* [Supplied entries]
----------------
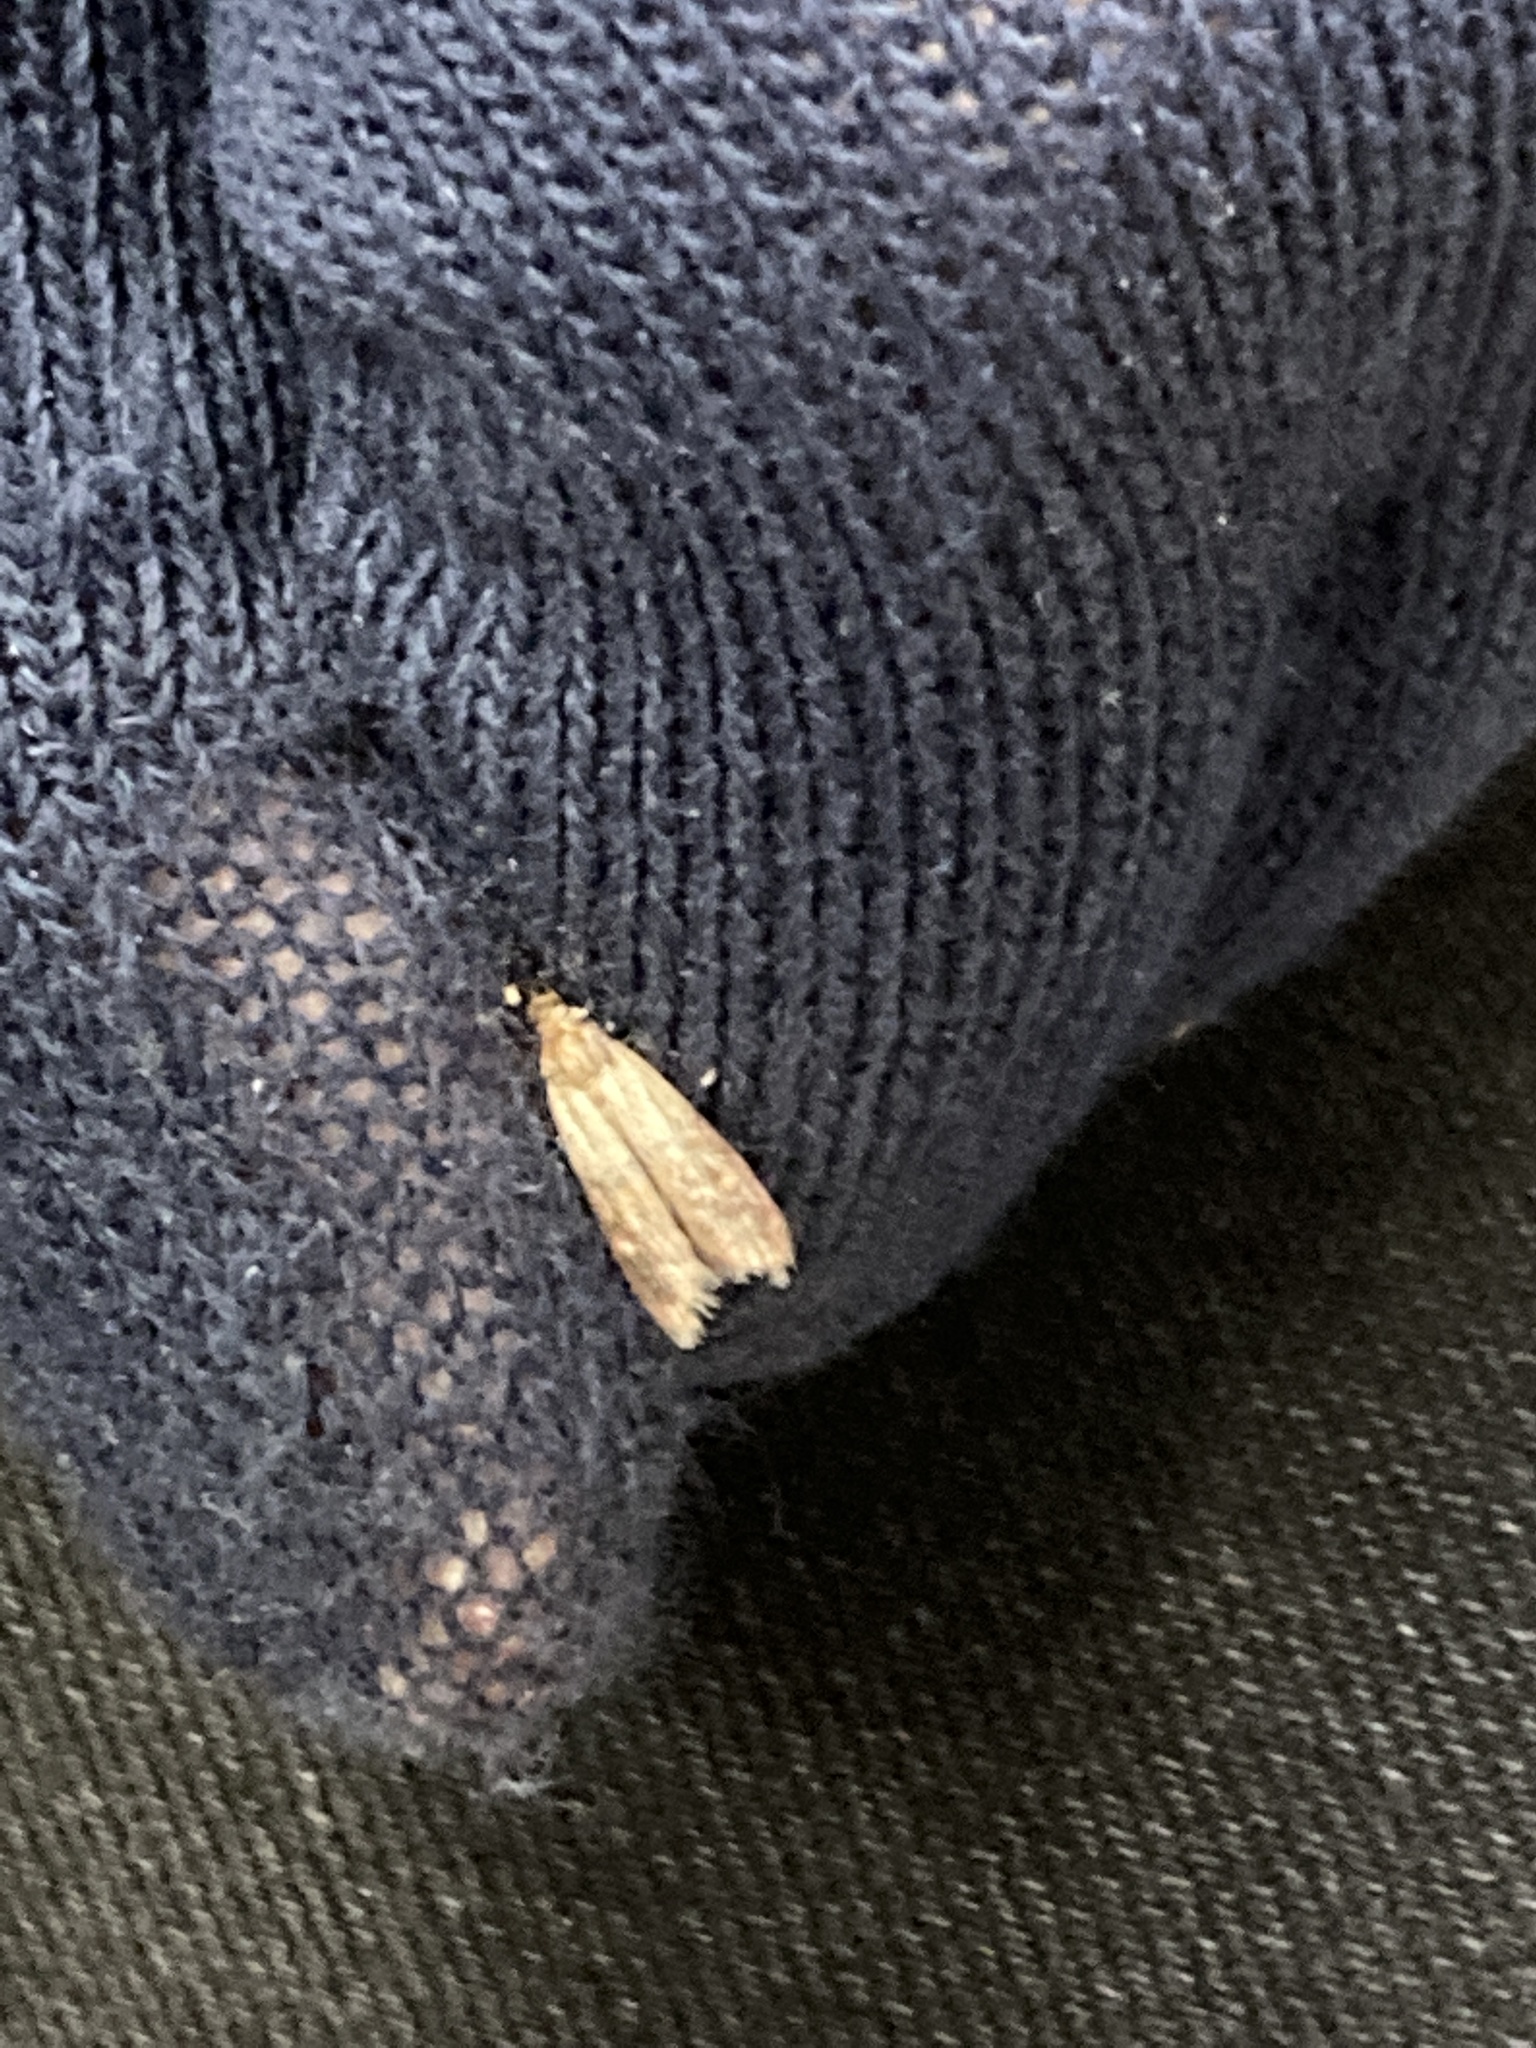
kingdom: Animalia
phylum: Arthropoda
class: Insecta
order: Lepidoptera
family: Pyralidae
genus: Plodia
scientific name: Plodia interpunctella
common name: Indian meal moth
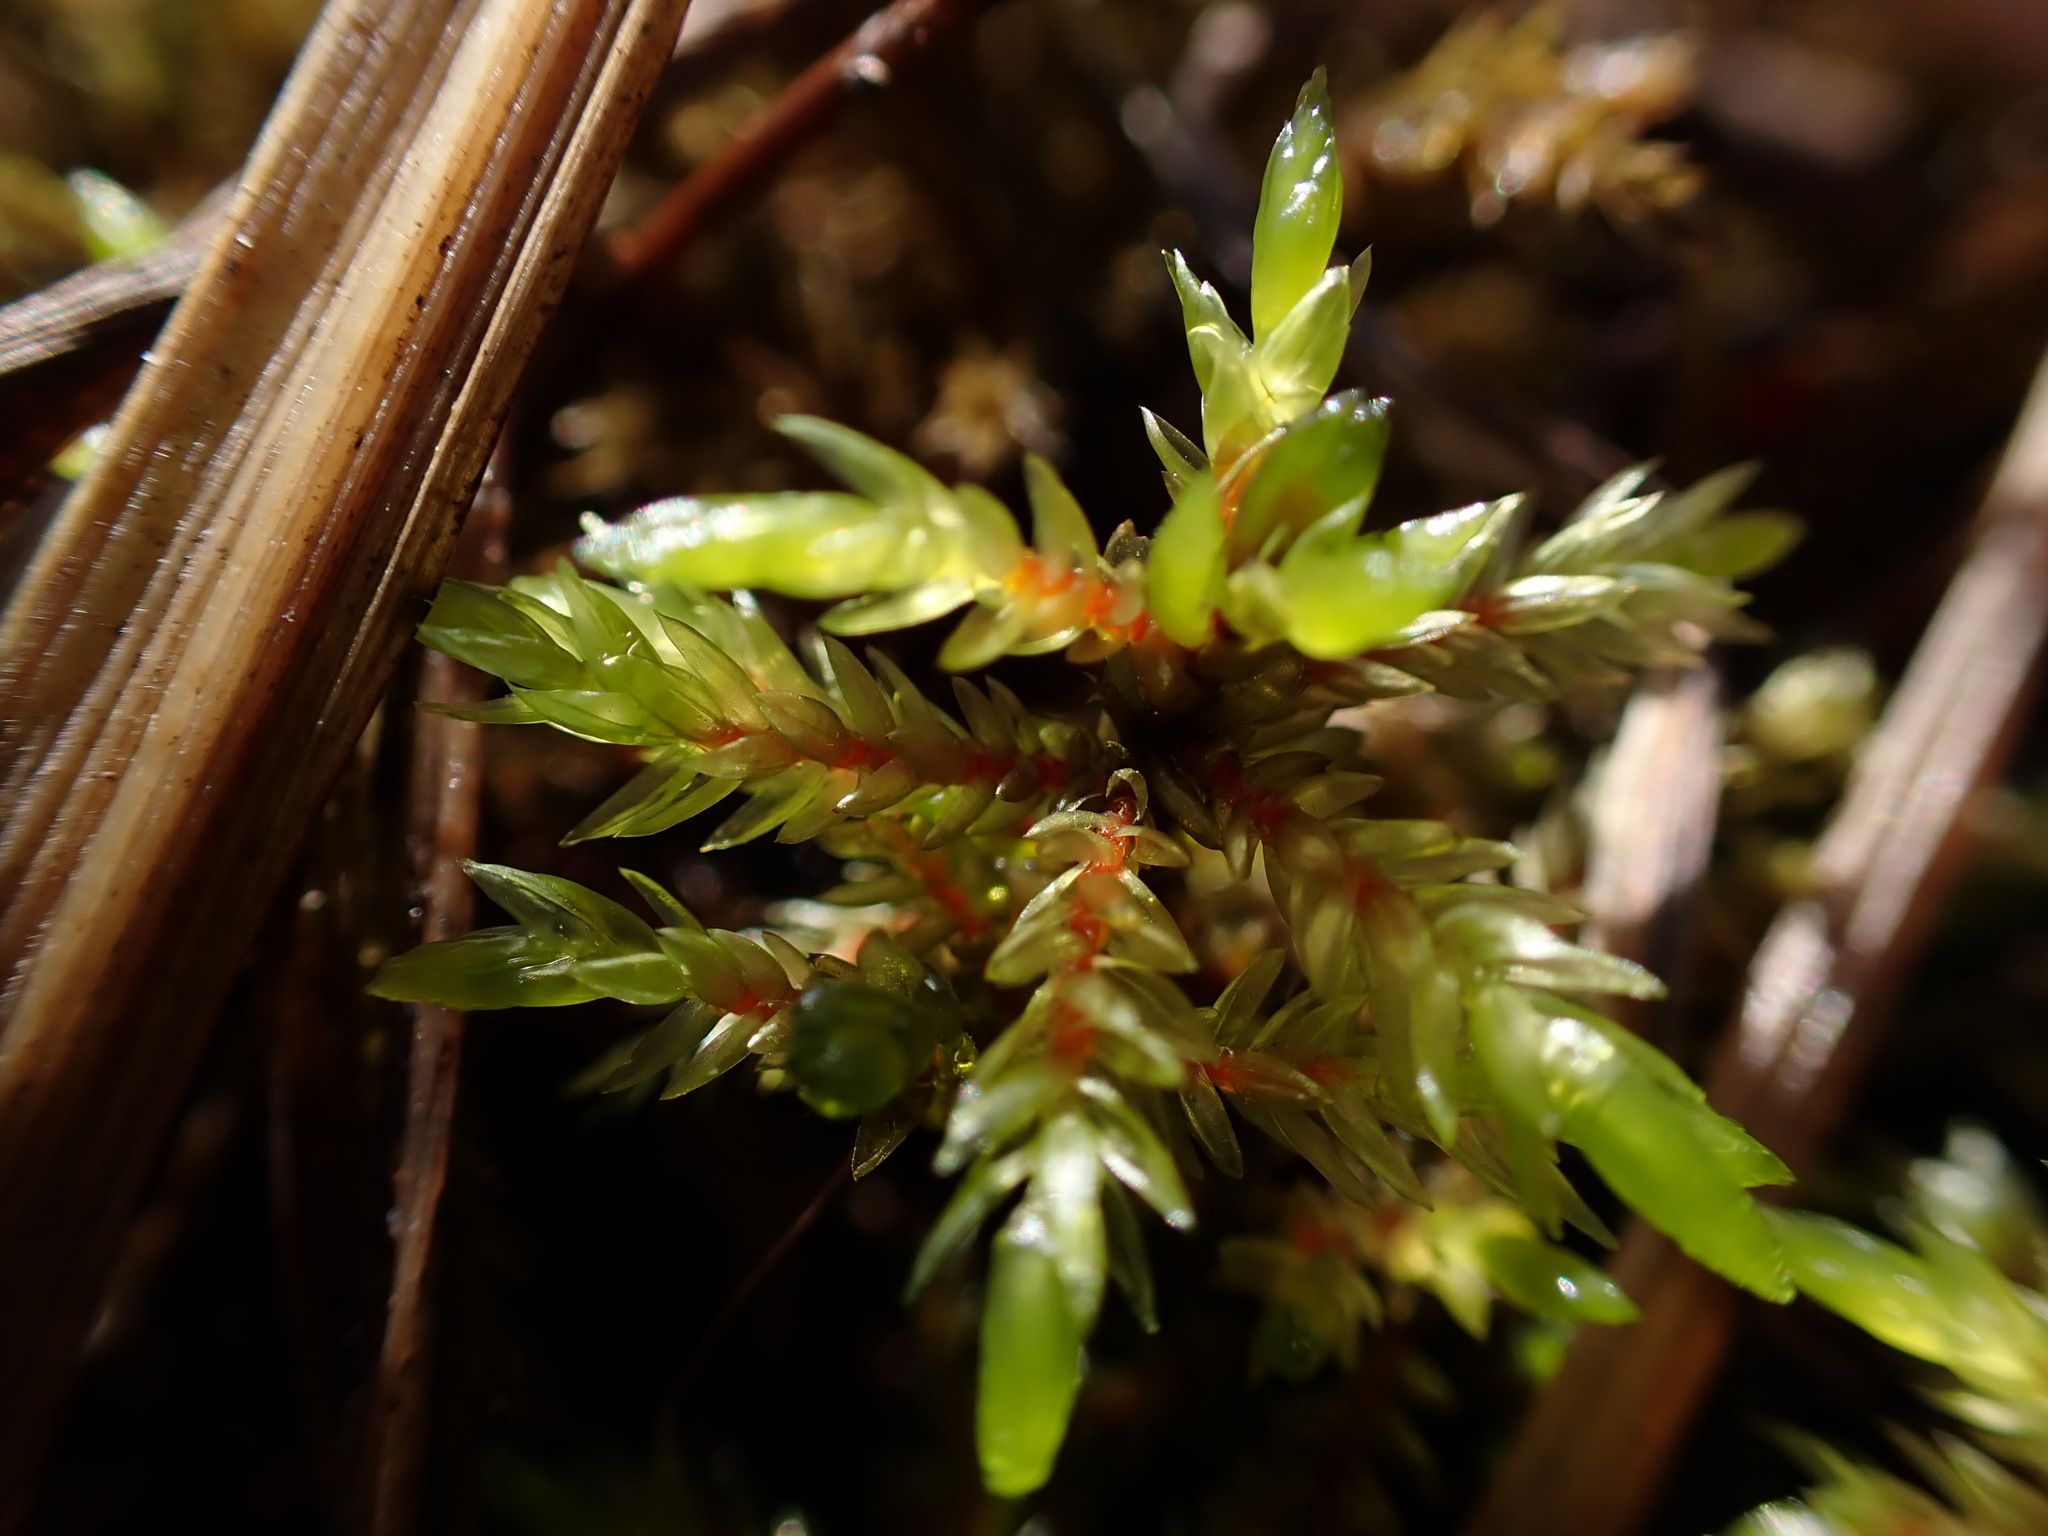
----------------
* [What the task asks] Give the lines of the records again, swapping "common name" for "vernacular name" and leaving everything else unchanged. Omit the pictures.

* [Response to this exercise]
kingdom: Animalia
phylum: Arthropoda
class: Insecta
order: Lepidoptera
family: Pyralidae
genus: Plodia
scientific name: Plodia interpunctella
vernacular name: Indian meal moth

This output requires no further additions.